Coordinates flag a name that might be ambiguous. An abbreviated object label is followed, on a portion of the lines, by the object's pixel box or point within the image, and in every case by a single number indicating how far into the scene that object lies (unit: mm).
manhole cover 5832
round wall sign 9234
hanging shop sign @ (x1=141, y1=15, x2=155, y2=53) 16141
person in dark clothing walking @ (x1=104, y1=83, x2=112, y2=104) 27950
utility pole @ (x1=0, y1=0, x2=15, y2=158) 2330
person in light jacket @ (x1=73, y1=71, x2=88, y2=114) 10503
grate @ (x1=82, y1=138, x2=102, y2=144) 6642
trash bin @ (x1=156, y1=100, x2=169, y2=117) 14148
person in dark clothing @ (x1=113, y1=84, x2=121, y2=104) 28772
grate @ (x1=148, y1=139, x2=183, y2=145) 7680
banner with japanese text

→ **EXERCISE AIM**: Taking the material above, extract exactly and only the lines from the line with "round wall sign 9234" to the line with "trash bin @", inclusive of both.

→ **ANSWER SPACE**:
round wall sign 9234
hanging shop sign @ (x1=141, y1=15, x2=155, y2=53) 16141
person in dark clothing walking @ (x1=104, y1=83, x2=112, y2=104) 27950
utility pole @ (x1=0, y1=0, x2=15, y2=158) 2330
person in light jacket @ (x1=73, y1=71, x2=88, y2=114) 10503
grate @ (x1=82, y1=138, x2=102, y2=144) 6642
trash bin @ (x1=156, y1=100, x2=169, y2=117) 14148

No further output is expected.